Local officials say that a dangerous scam has been attempted on some Lee County businesses.

According to the Lee County District Attorney's Office (LCDAO), law enforcement received reports about a person contacting local businesses claiming to be from the U.S. Marshal's Office investigating counterfeit bills.

Employees at the businesses are instructed to collect $1 and $5 bills and meet the agent in the parking lot, the LCDAO said. The scammers instruct the employees not to talk to anyone. They tell them that corporate is aware of the investigation.

According to the LCDAO, when the employees arrive in the parking lot, they meet a male and female. The scammers take the money and leave.

The LCDAO said that no suspects have been arrested and similar incidents have occurred outside of Lee County. 

Alabama Attorney General Steve Marshall said that the Attorney General's Consumer Divison staff receives an average of 15 to 20 new fraud complaints weekly.

"Scammers like to recycle old scams using new information," Marshall explained. "They do it because it works. Too often, people let down their guard and get [taken advantage of], costing them hundreds if not thousands of dollars."

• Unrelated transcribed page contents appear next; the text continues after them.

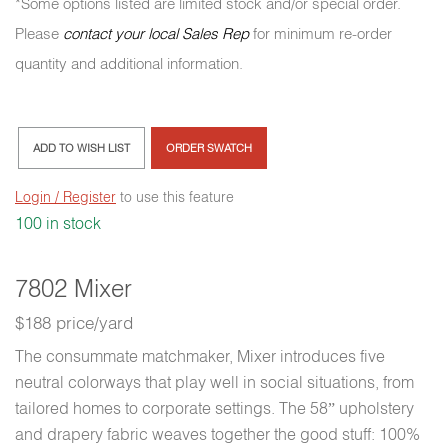
*Some options listed are limited stock and/or special order.
Please
contact your local Sales Rep
for minimum re-order
quantity and additional information.
ADD TO WISH LIST
ORDER SWATCH
Login / Register
to use this feature
100 in stock
7802 Mixer
$188 price/yard
The consummate matchmaker, Mixer introduces five
neutral colorways that play well in social situations, from
tailored homes to corporate settings. The 58” upholstery
and drapery fabric weaves together the good stuff: 100%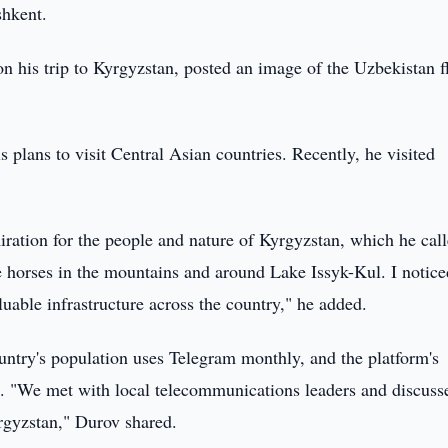
shkent.
is trip to Kyrgyzstan, posted an image of the Uzbekistan f
 plans to visit Central Asian countries. Recently, he visited
ration for the people and nature of Kyrgyzstan, which he call
 horses in the mountains and around Lake Issyk-Kul. I notice
uable infrastructure across the country," he added.
untry's population uses Telegram monthly, and the platform's
s. "We met with local telecommunications leaders and discuss
rgyzstan," Durov shared.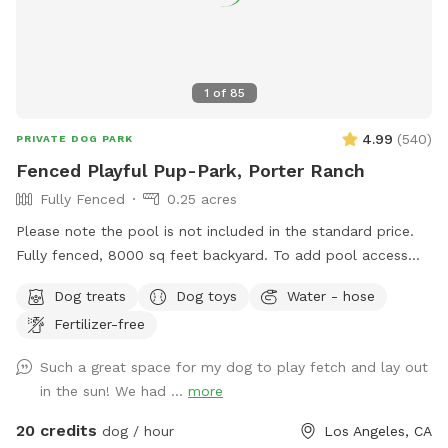
1
of
85
4.99
(
540
)
PRIVATE DOG PARK
Fenced Playful Pup-Park, Porter Ranch
Fully Fenced
0.25 acres
Please note the pool is not included in the standard price.
Fully fenced, 8000 sq feet backyard. To add pool access
for dogs or humans click on EXTRAs. It is a flat rate for your
Dog treats
Dog toys
Water - hose
visit. If you have a reactive dog, please let me know and I
Fertilizer-free
will not come out to greet you. ￼
Such a great space for my dog to play fetch and lay out
in the sun! We had ...
more
20 credits
dog / hour
Los Angeles, CA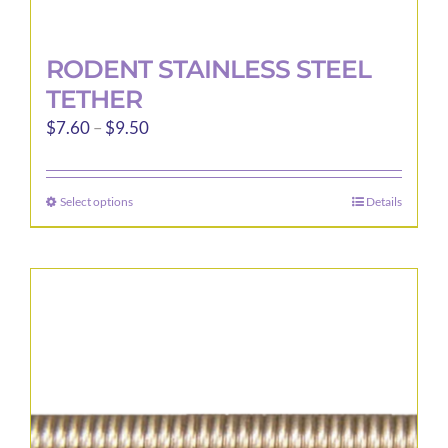
RODENT STAINLESS STEEL
TETHER
Price
$
7.60
–
$
9.50
range:
$7.60
Select options
Details
This
through
product
$9.50
has
multiple
variants.
The
options
may
be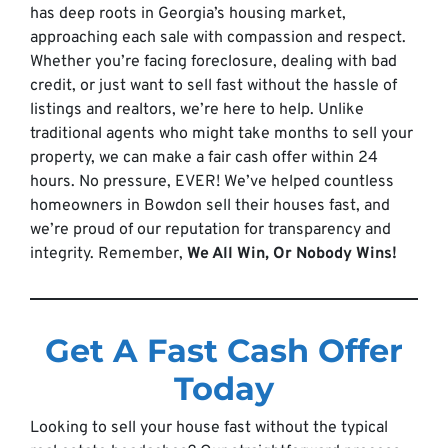
has deep roots in Georgia’s housing market,
approaching each sale with compassion and respect.
Whether you’re facing foreclosure, dealing with bad
credit, or just want to sell fast without the hassle of
listings and realtors, we’re here to help. Unlike
traditional agents who might take months to sell your
property, we can make a fair cash offer within 24
hours. No pressure, EVER! We’ve helped countless
homeowners in Bowdon sell their houses fast, and
we’re proud of our reputation for transparency and
integrity. Remember,
We All Win, Or Nobody Wins!
Get A Fast Cash Offer
Today
Looking to sell your house fast without the typical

Marshall stated one of the most frequent scams involves someone claiming to be a federal, state or local law enforcement agent threatening to imprison the victim if they don't pay a fine immediately.

Law enforcement agencies in Lee and Elmore Counties, Birmingham, Bessemer, and Childersburg have issued warnings about these kinds of scams this summer, according to Marshall.

"Many of the scammers who target Alabamians are located either outside of our state or in another country, making it difficult to recover the money they steal," Marshall advised. "The best protection from scammers is not to fall victim to their tactics in the first place."

Marshall said to hang up if you receive a call from someone claiming to be law enforcement demanding payment over the phone.

"No government agency will order you to pay a fine by a gift card or money-transfer service," Marshall stated. "After you transfer your money onto a gift card and share the card info with a scammer, there is little that can be done to stop the thief or to reclaim your lost cash."

If you think you've been scammed, you should be sure to notify your bank to stop transfers of funds from your account and report the incident to local law enforcement and the Alabama Attorney General's office.